:: AIM OF THE TASK ::
Look through the data below and extract, unchanged, the lines from the one that contains "middle dip: (765, 1718)" to the one that contains "middle dip: (839, 2050)", both included.

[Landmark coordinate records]
+===+

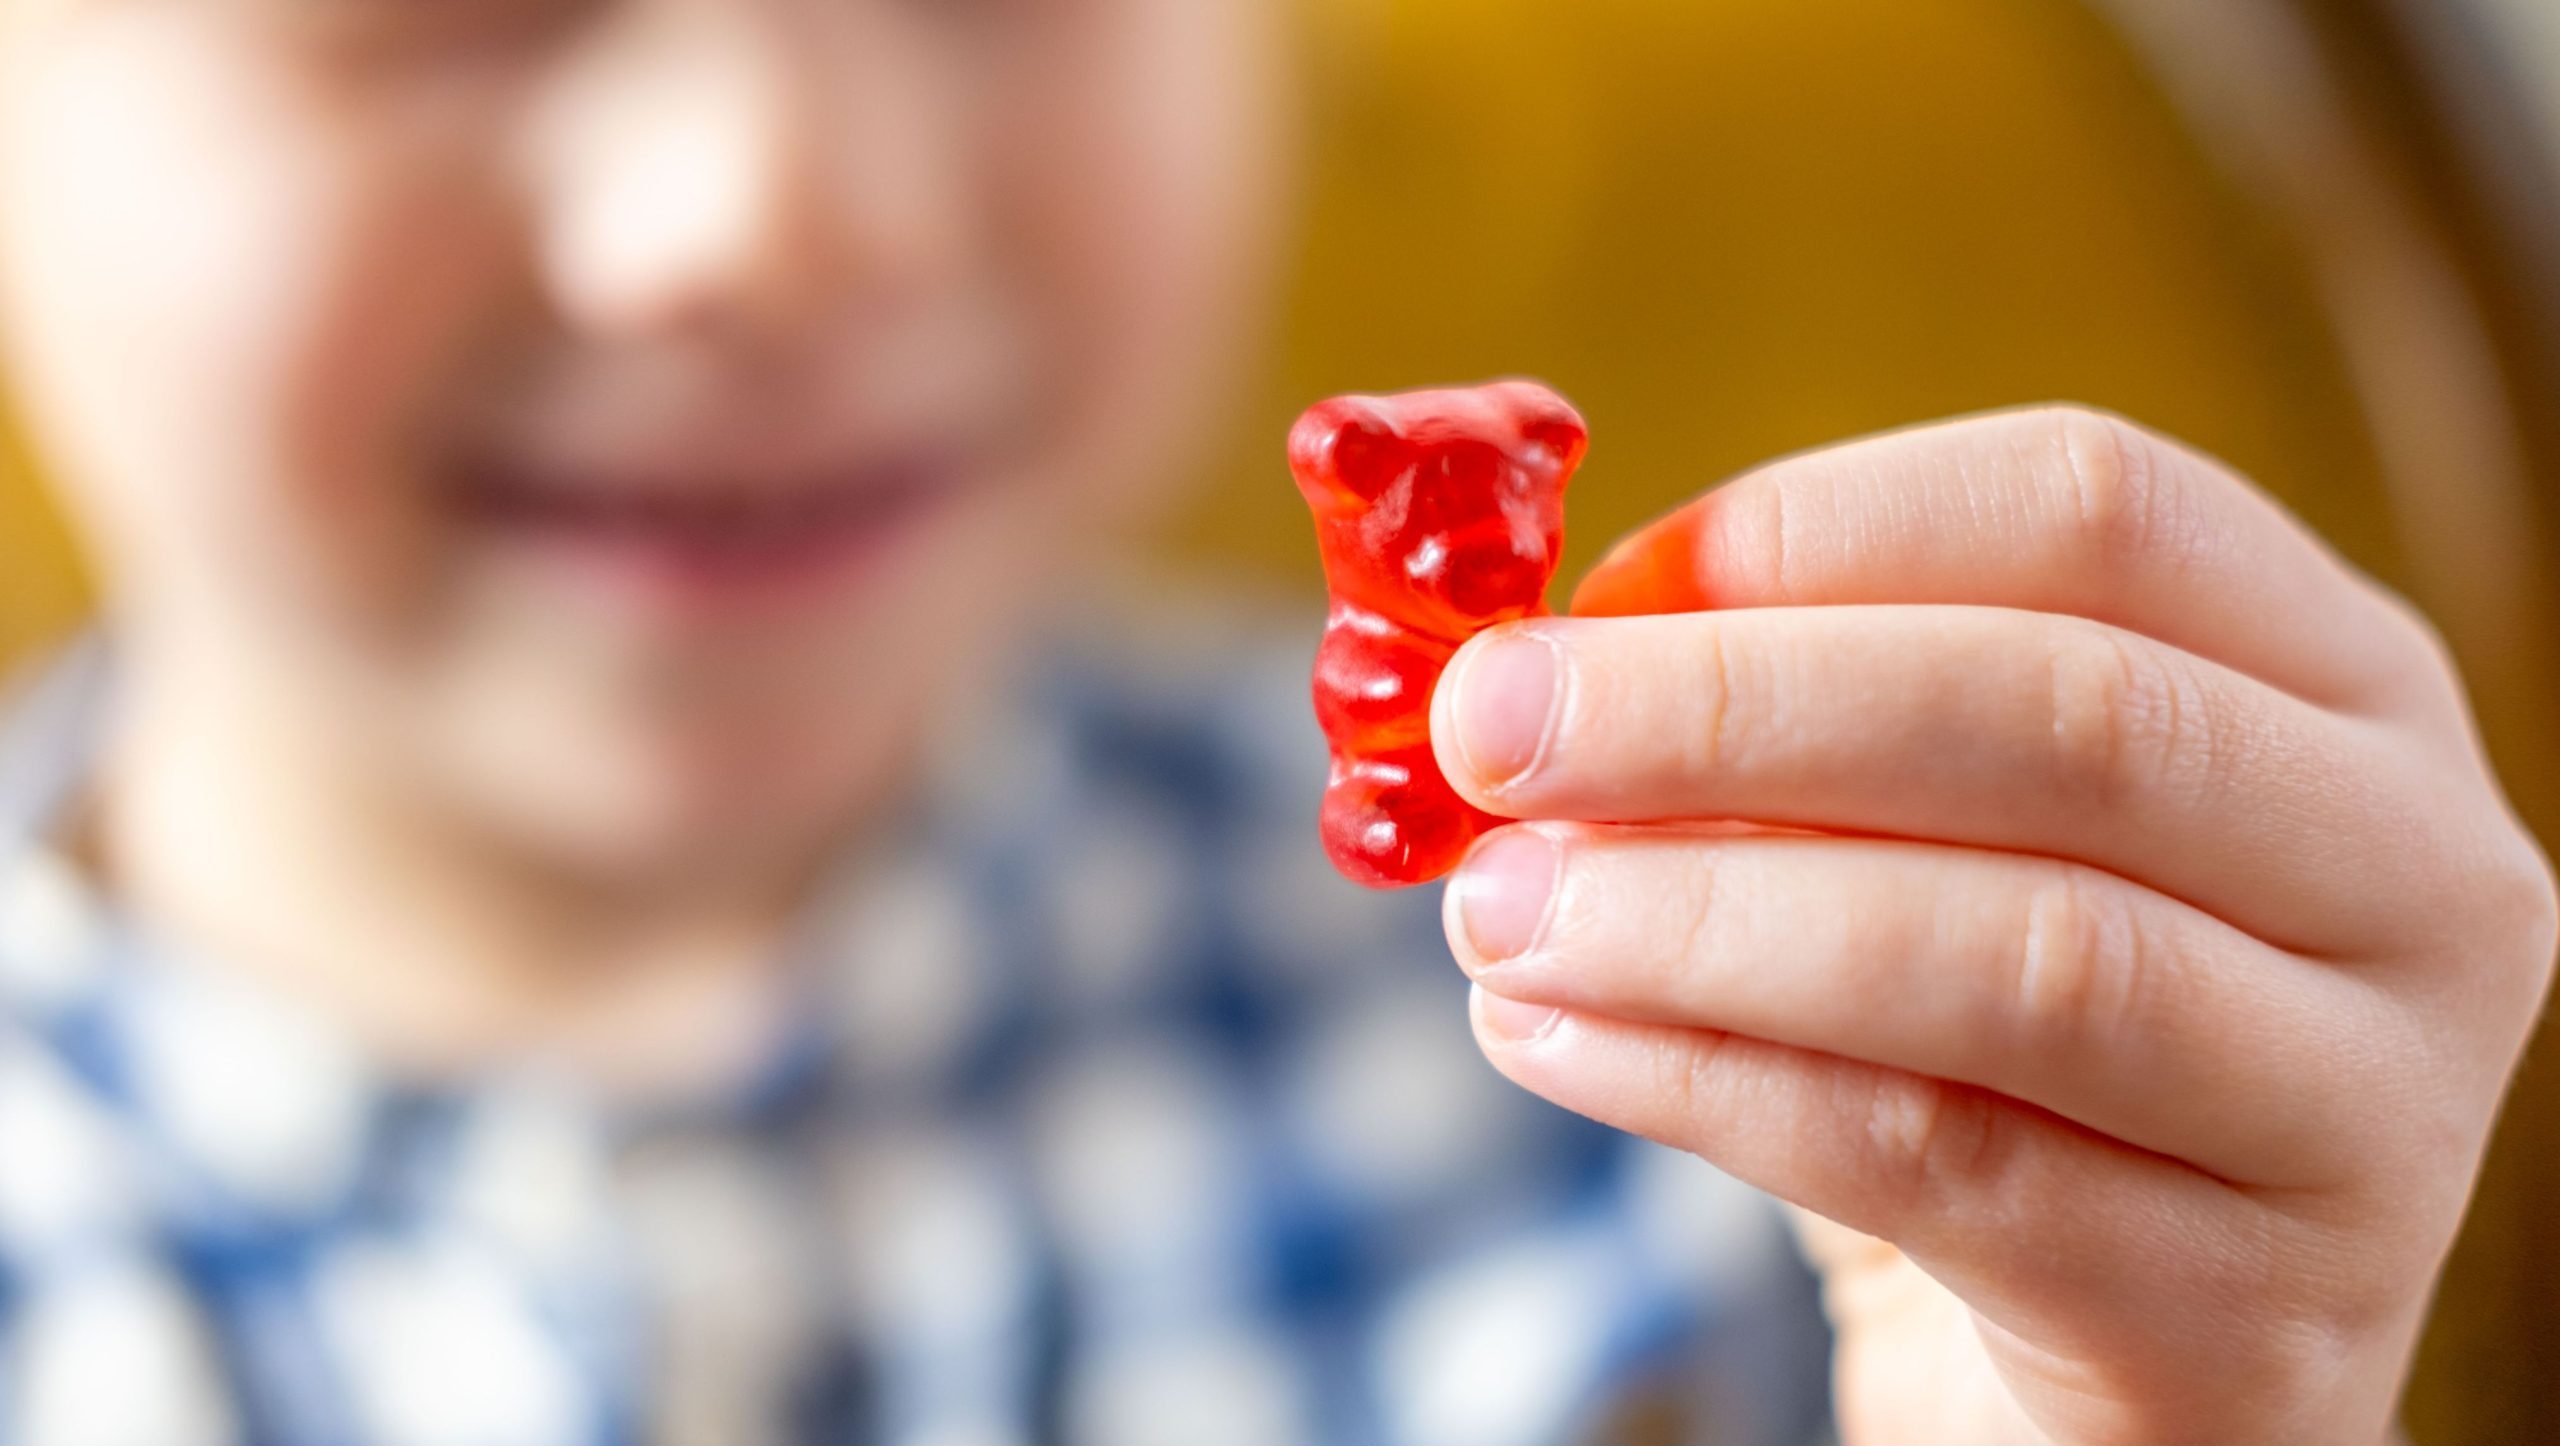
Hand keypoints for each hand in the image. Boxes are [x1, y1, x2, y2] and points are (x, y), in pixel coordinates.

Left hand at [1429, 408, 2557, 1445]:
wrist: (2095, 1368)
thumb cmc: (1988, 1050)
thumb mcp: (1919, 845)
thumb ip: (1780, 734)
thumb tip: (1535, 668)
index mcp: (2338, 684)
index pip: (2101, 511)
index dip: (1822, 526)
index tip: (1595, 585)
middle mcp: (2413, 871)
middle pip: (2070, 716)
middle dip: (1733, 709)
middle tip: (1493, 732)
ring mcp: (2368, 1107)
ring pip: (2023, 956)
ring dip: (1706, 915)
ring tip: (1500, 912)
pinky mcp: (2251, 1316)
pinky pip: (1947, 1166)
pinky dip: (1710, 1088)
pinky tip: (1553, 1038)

+===+

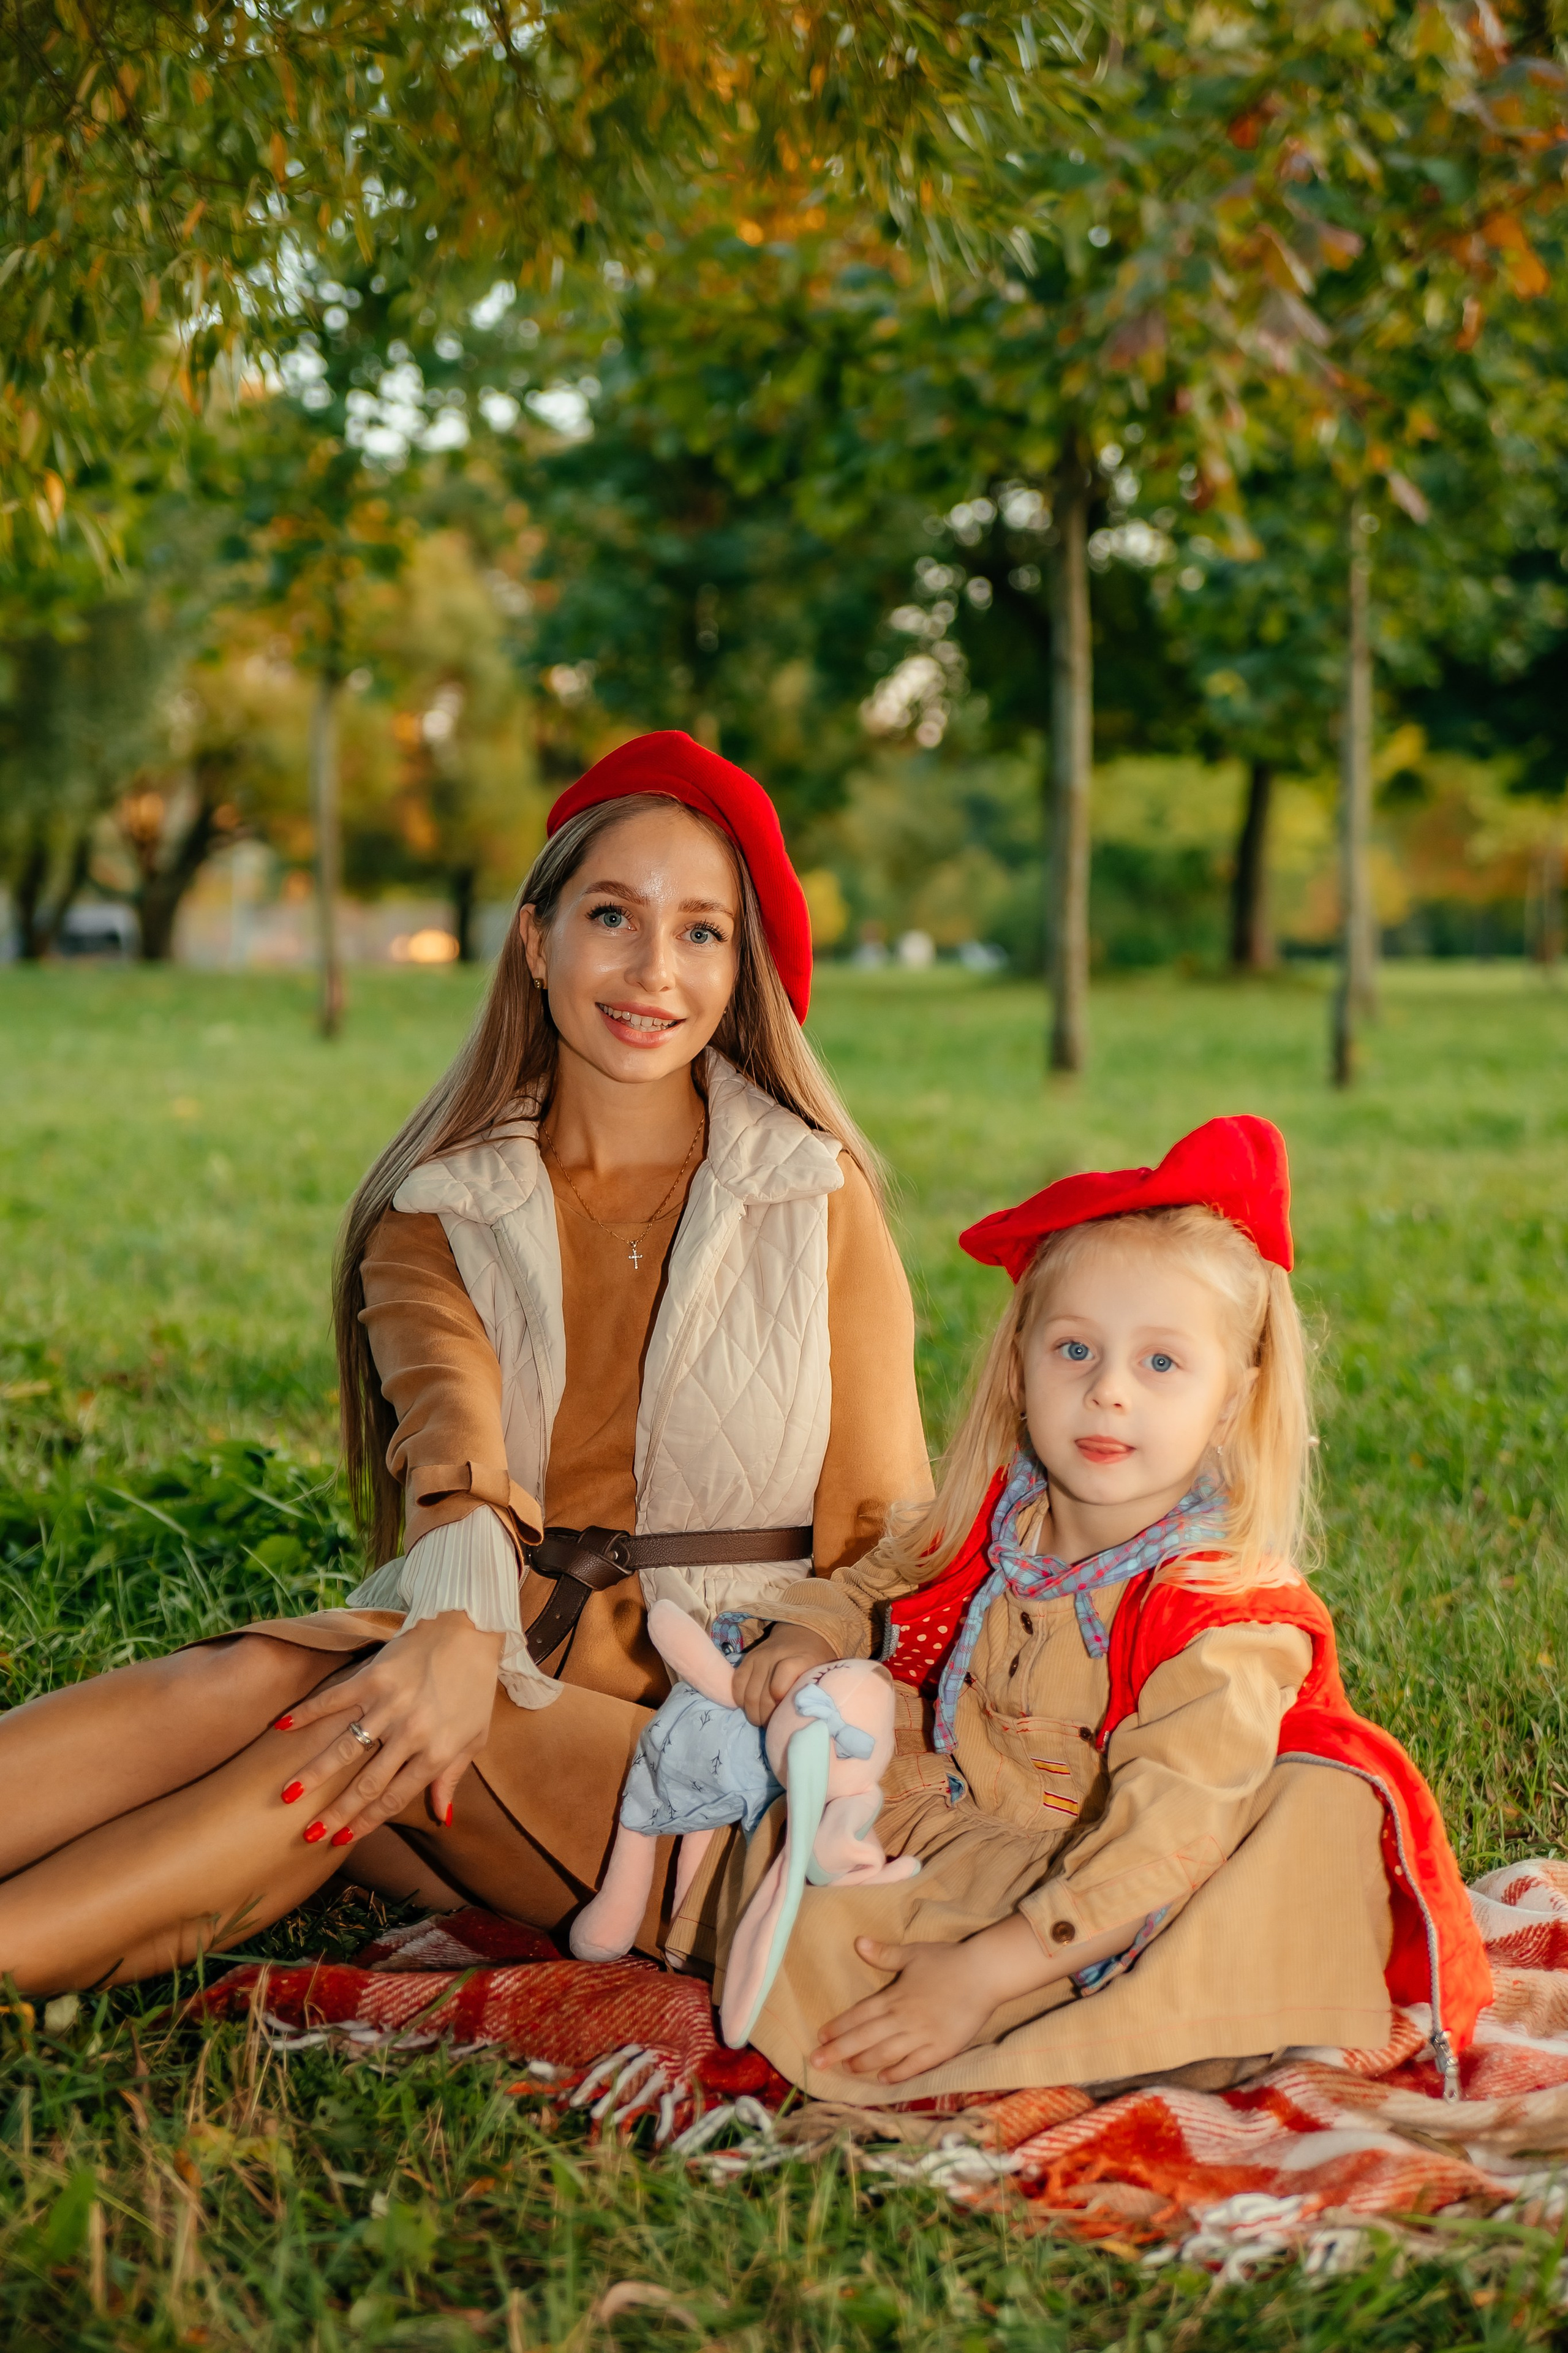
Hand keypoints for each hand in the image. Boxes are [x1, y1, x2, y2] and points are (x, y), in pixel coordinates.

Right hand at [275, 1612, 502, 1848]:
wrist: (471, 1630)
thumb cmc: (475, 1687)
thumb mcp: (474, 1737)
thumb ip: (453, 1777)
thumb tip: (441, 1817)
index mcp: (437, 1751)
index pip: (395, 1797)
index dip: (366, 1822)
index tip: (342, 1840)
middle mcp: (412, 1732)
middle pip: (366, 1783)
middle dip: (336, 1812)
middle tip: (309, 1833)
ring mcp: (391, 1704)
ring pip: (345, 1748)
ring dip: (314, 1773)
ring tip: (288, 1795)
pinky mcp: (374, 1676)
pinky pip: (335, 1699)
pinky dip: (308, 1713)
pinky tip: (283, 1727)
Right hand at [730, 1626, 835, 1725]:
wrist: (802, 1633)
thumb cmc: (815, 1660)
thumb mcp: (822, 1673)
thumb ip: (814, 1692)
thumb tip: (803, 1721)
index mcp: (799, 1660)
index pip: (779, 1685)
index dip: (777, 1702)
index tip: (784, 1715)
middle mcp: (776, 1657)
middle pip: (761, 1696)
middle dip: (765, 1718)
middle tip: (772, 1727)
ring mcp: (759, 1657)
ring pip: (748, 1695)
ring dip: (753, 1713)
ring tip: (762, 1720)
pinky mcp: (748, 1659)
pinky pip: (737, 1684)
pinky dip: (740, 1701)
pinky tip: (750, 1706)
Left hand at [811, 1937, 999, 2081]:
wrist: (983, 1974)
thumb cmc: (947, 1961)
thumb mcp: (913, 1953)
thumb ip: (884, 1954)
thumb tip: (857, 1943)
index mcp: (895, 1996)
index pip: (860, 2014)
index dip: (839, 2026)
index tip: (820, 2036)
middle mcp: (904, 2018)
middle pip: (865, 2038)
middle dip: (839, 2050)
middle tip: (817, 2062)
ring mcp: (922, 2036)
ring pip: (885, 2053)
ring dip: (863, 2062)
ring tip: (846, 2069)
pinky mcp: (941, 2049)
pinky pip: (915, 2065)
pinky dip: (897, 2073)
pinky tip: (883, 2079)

+===+

:: EXERCISE OUTPUT ::
middle dip: (765, 1718)
middle tip: (772, 1727)
ring mcp: (759, 1657)
ring pip: (748, 1695)
ring dip: (753, 1713)
ring tip: (762, 1720)
pinky mcp: (748, 1659)
pinky pip: (737, 1684)
pinky dip: (740, 1701)
pinky tip: (750, 1706)
Left hand at [811, 1937, 999, 2081]:
wrist: (983, 1974)
thumb cmc: (947, 1961)
thumb mcp: (913, 1953)
thumb ip: (884, 1954)
thumb tip: (857, 1943)
index mcp: (895, 1996)
index pip: (860, 2014)
index dip: (839, 2026)
index tip: (820, 2036)
middle mcp: (904, 2018)
middle pip: (865, 2038)
middle dip: (839, 2050)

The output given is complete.